The adjacent show, Panch Alvarez’s solo show “An Apartment in Naga,” featured a series of framed drawings of figures and objects in isolation: a woman curled up in a corner, a pair of eyes with brows furrowed, a human-shaped void. The great Rox Lee also had a series of paintings in a rather narrow hallway leading up to the main gallery, but nonetheless, his indomitable spirit and interstellar musings on life still hit the bullseye.

On the second floor of the house was Tugawe Cove Cafe, which also had books galore for diners to browse.
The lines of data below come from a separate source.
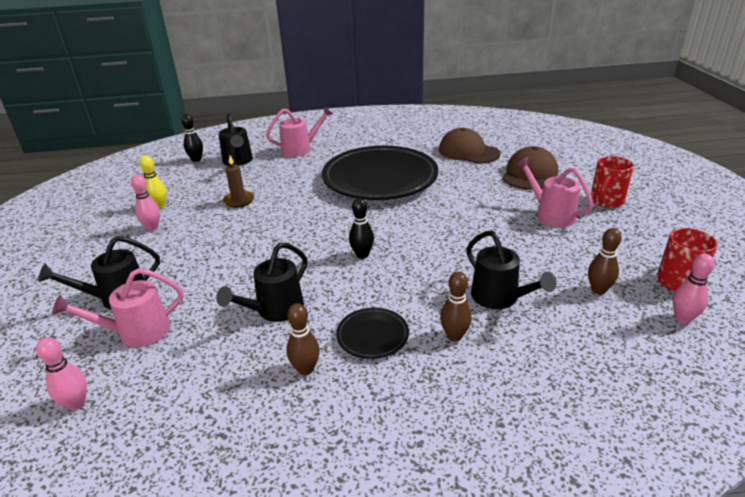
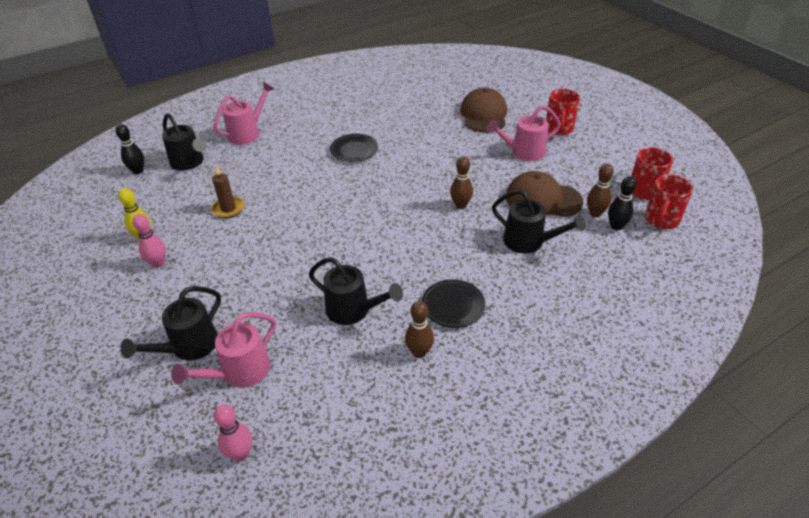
camera: 25 degrees left, 10 degrees up
black watering can [216,243,307,322] -> black watering can turned 75 degrees counterclockwise [309,257,403,325]
black plate [322,146,439,200] -> black plate [330,134,378,162], size x0.42
black bowling pin [349,198,374,259] -> black bowling pin moved to [608,176,636,230]
brown cap [439,128,500,164] -> brown cap moved to [506,171,584,217]
brown bowling pin [440,271,472,342] -> brown bowling pin moved to [450,156,473,209]
pink watering can [515,157,594,227] -> pink watering can turned 45 degrees counterclockwise [487,105,561,161]
pink bowling pin [672,254,715,324] -> red mug [645,174,693,229]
The Pili Pesto certainly piqued my interest, but unfortunately, it’s a dish I’ll have to try on another visit.

A skater does a heel flip at the skatepark beside the Museo ni Jesse Robredo in March.

The most pleasant surprise of the visit, in my eyes, was how the bookstore, gallery, and cafe were populated by locals, providing a potential glimpse of the thriving youth culture in Naga City — and one that grows strong not just because of its abundance of college students and homegrown establishments, but also because of the city’s thoughtful infrastructural design choices.

The activity at the CamSur Watersports Complex has also rippled out in the form of plenty of skateboarders and bikers plying the commuter-friendly roads of the town. Even next door to the Museo ni Jesse Robredo is a popular skate park, countering the dated notion that such forms of recreation are a distraction from being a productive member of society.

It is the 21st century, after all, and recreation goes hand in hand with creating venues for young folks to channel their energy. This, in turn, loops back into a dynamic cycle of audiences and spaces cultivating each other and strengthening a locale’s collective practice in the process.

Though these observations may seem but distantly related at first — the proliferation of schools, plenty of students, pedestrian-oriented infrastructure and others — I mention them as factors that contribute to a robust ecosystem of arts across different practices. And these correlations are not just in theory — there are already many college cities that are living examples of it, like Los Baños, Dumaguete and Baguio.

Many progressive ideas and exciting movements thrive in such conditions that encourage, rather than curb, youthful enthusiasm, curiosity and gumption. Art thrives everywhere, but the role of a conducive environment in getting the ball rolling is not to be underestimated, and I’m looking forward to what comes next.